The New York Daily News flat-out called the display anti-Semitic. It quoted City Councilman Mark Treyger, who represents Brooklyn:
“It’s a very chilling image, in light of the fact that southern Brooklyn has the largest remaining number of World War II and Holocaust survivors,” Treyger said. “There is no place for this in New York City.”
Was the intent of the display anti-Semitic? The Raelians deny it. And here’s the thing: The Raelians are dead right about the history of the symbols. But does it matter? That is, are some symbols so inextricably tied to particular meanings that it is never again possible to use them to represent another meaning?
Back in the 1970s, a comedy group called Firesign Theatre did a satiric riff on the European invasion of North America and the fate of the American Indians. At one point, a Spanish Catholic priest (sporting an Irish brogue) confronts a group of bewildered Indians.
“D’ye recognize what I’m holidn’ over your head, lads?” he asks.
“It’s a cross. The symbol of the quartering of the universe into active and passive principles,” an Indian replies.
“God have mercy on their heathen souls!” the priest intones.
So who is right? In that time and in that place, both. But these days? Would any American audience know about that alternate meaning of a cross? Would using it for that alternate meaning make a lick of sense without a lot of explanation?
The United States Holocaust Memorial Museum offers a history of the symbol:
“The swastika has an extensive history. It was used at least 5,000 years before Adolf Hitler designed the Nazi flag. The word swastika comes from the Sanskrit svastika, which means “good fortune” or “well-being." The motif (a hooked cross) appears to have first been used in Neolithic Eurasia, perhaps representing the movement of the sun through the sky. To this day it is a sacred symbol in Hinduism, Buddhism, Jainism, and Odinism.”
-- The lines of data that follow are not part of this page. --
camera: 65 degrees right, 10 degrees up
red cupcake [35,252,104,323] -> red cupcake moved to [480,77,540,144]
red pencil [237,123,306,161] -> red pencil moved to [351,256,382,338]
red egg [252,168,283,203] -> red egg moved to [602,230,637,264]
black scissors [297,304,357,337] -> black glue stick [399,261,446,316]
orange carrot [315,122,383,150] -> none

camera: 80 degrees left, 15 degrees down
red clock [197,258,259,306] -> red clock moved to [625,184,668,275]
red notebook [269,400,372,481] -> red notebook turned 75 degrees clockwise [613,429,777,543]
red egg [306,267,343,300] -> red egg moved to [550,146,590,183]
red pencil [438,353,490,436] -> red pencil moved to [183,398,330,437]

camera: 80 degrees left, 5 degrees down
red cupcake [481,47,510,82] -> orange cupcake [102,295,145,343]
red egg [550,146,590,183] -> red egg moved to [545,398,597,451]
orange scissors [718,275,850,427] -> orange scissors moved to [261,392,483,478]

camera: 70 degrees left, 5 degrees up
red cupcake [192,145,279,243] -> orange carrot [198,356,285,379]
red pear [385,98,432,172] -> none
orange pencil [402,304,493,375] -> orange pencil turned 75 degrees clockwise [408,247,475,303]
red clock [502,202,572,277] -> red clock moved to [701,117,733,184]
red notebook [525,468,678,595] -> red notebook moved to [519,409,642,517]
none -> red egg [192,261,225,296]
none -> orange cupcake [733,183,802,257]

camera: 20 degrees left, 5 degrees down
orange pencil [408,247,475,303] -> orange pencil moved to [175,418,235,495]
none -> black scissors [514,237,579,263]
The Nazis were not the only nationalist group to grab the symbol in the early 20th century. But when Hitler rose to power, he made the swastika his own. And nobody who knows anything about the horrors of the Nazi Holocaust should see the symbol now without some sense of revulsion. For members of those cultures that had the swastika first, that revulsion is surely mixed with anger at how the Nazis polluted their symbol.
The swastika is far from the only symbol that’s been hijacked for an evil cause. A few years ago, members of some criminal gangs decided that Rosaries were cool. Yes, the same Rosary beads used by Catholics to keep track of their prayers. So where did that leave school officials who try to keep the peace on their campuses by keeping gang symbols out? Safety versus freedom of religion? A hard call either way.
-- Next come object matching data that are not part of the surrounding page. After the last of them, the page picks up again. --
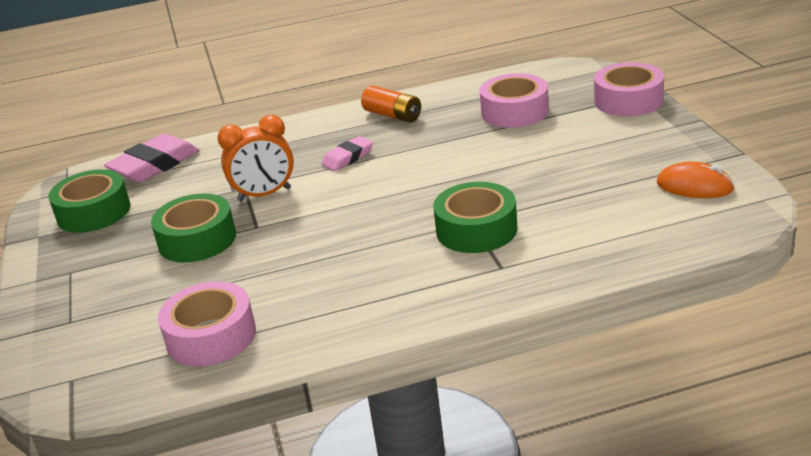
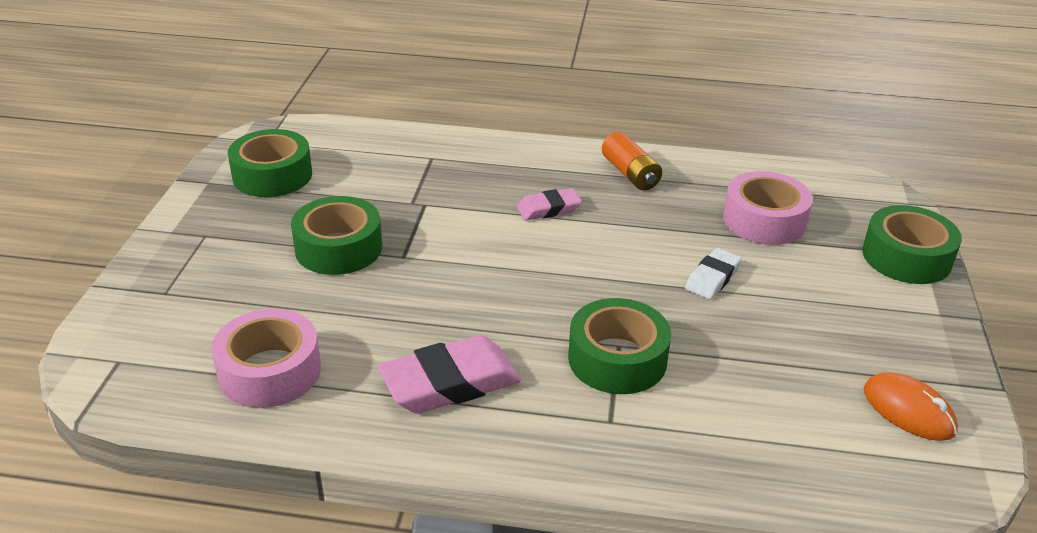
camera: 20 degrees right, 5 degrees up
pink eraser [104,134,199,183] -> pink eraser moved to [378,335,521,414]
orange clock [218,115,294,201] -> none
pink tape [594,62,664,117] -> green tape [862,205,962,284]
none -> white eraser [685,248,742,300]

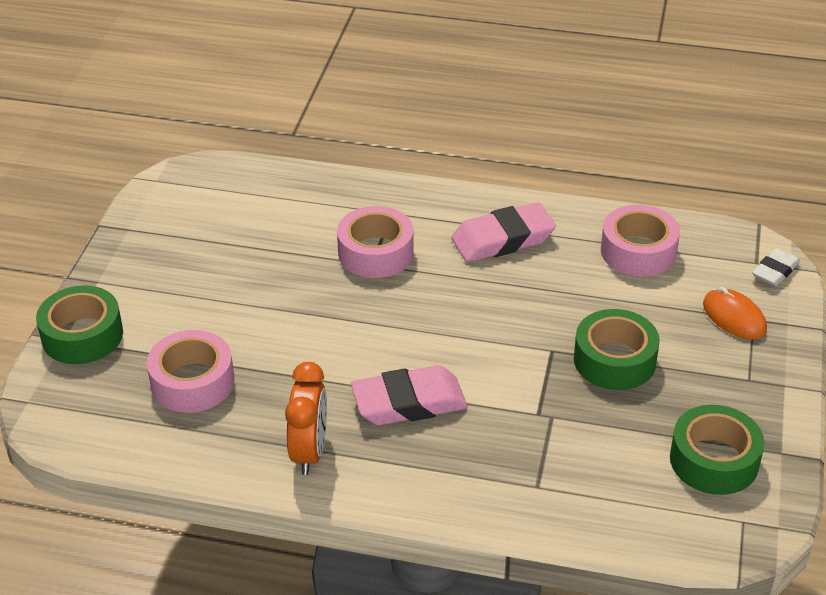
camera: 175 degrees left, 5 degrees up
pink eraser [517,188,582,221] -> pink eraser [351,365,467,425], size x1.74
green tape [568,298,671,394] -> pink tape [337,206,414,278]
orange battery [602,132,662,190] -> orange clock [285,362,327,475]
white eraser [685,248,742,300] -> white eraser moved to [752,248,800,286]
orange mouse [864,373,958,441] -> orange mouse moved to [703,287,767,340]

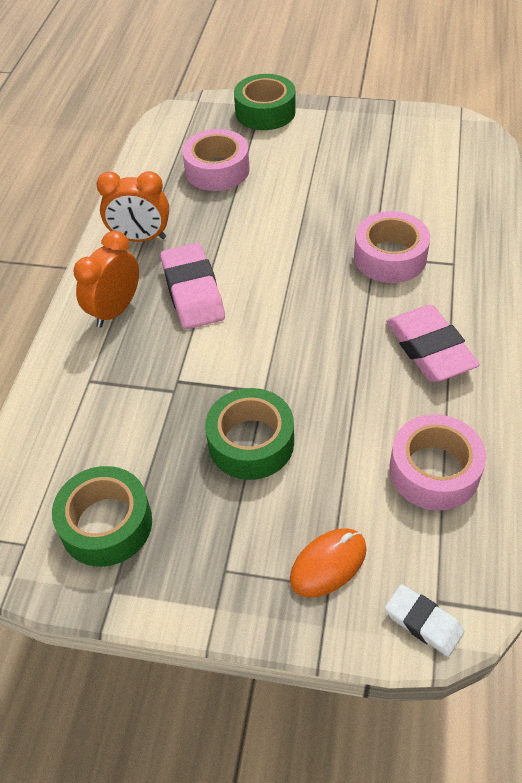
camera: 90 degrees right, 10 degrees up
none -> orange clock [73,231,139,328]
For most of the world, the Rosary has not been contaminated with the stench of violent crime. The swastika is harder to defend.
When might the broken cross become a less shocking sight in America? Maybe when the last Holocaust victim has passed away, then the freshness of a wound torn every time a swastika is shown may also pass.
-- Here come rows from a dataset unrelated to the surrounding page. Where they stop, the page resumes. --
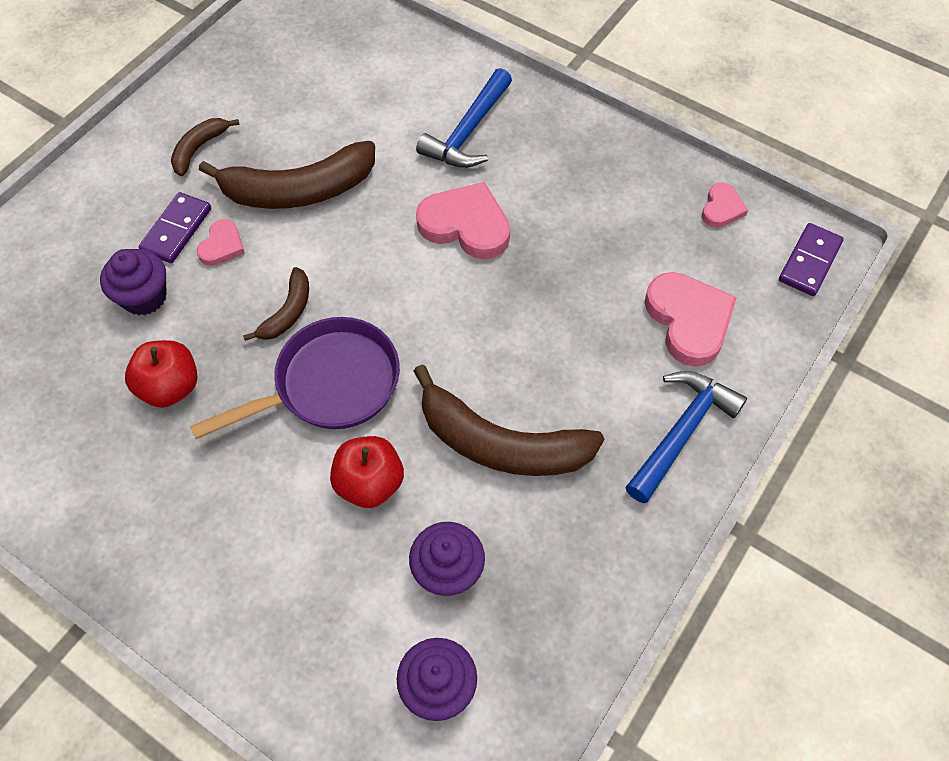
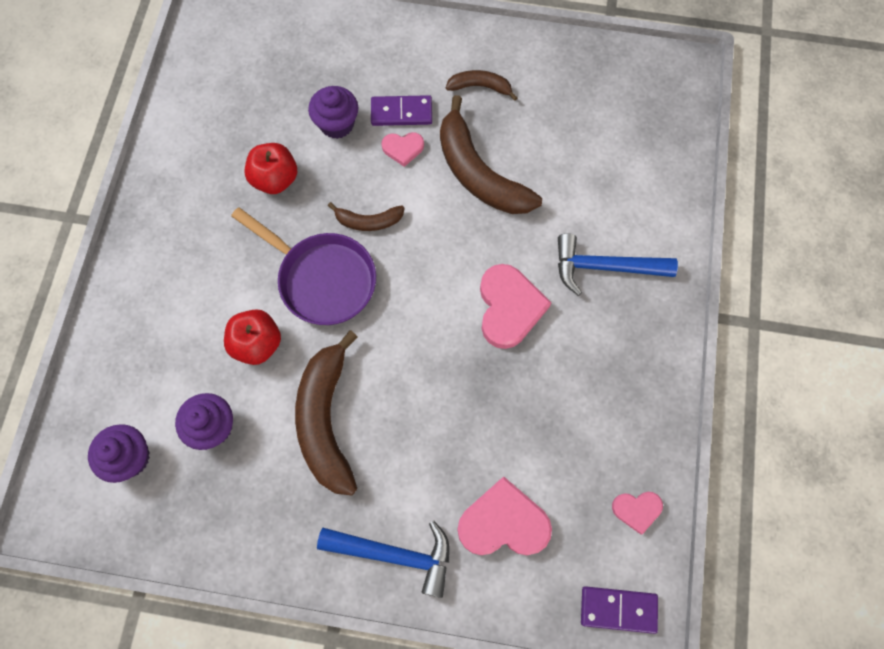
camera: 65 degrees right, 10 degrees up
pink heart [645,272,737,367] -> pink heart turned 135 degrees counterclockwise [457,476,552,555]

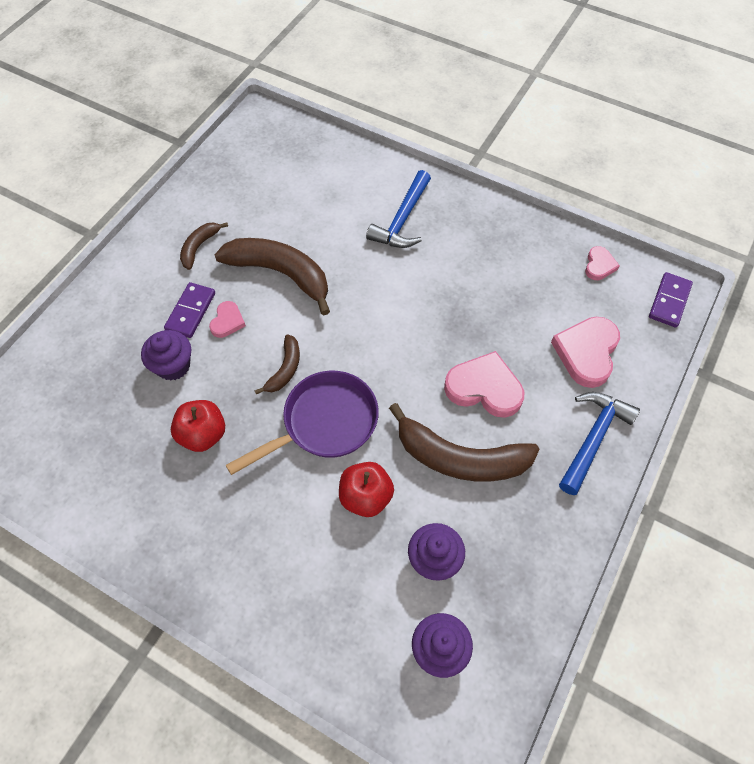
camera: 70 degrees left, 10 degrees down
brown banana [440,95,542,214] -> brown banana turned 135 degrees counterclockwise [215,238,330,316]
pink heart [480,264,551,349] -> pink heart moved to [444,351,524,418]

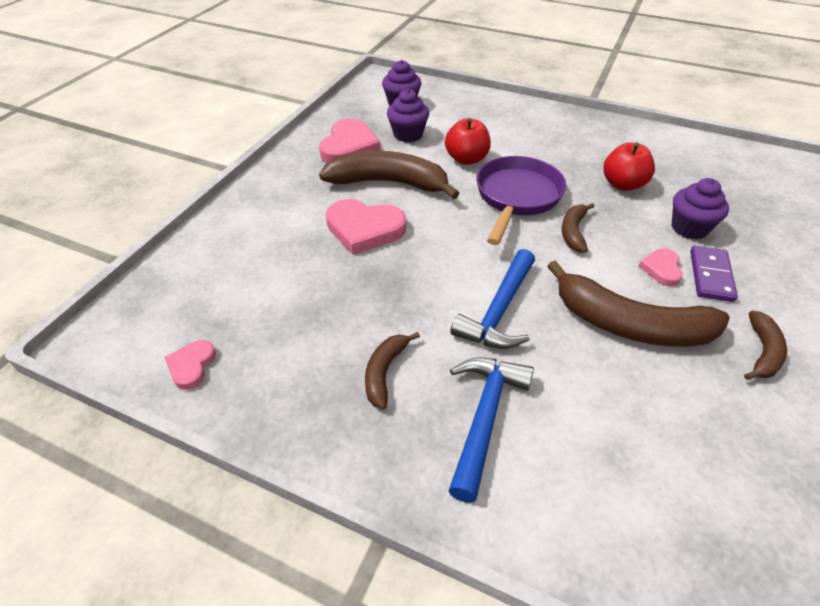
camera: 175 degrees right, 15 degrees down
purple pan [226,371,379,475] -> purple pan turned 150 degrees clockwise [476,156,566,245]
pink heart [551,317,620,388] -> pink heart moved to [319,118,381,163]
blue hammer [559,392,640,495] -> blue hammer moved to [450,249,535,349]
purple domino [649,272,693,327] -> none
none -> brown banana [365,332,420,409]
No offense to the Hindus, Jains, Buddhists, Odinists — and Raelians. Within their homes and places of worship, they can surely define their symbols as they like. And rage against what evil has done with some of those symbols.
But a civilized concern for the feelings of their neighbors might persuade them that they should not fly a swastika over a neighborhood where victims of Nazis still live. No matter what their intentions.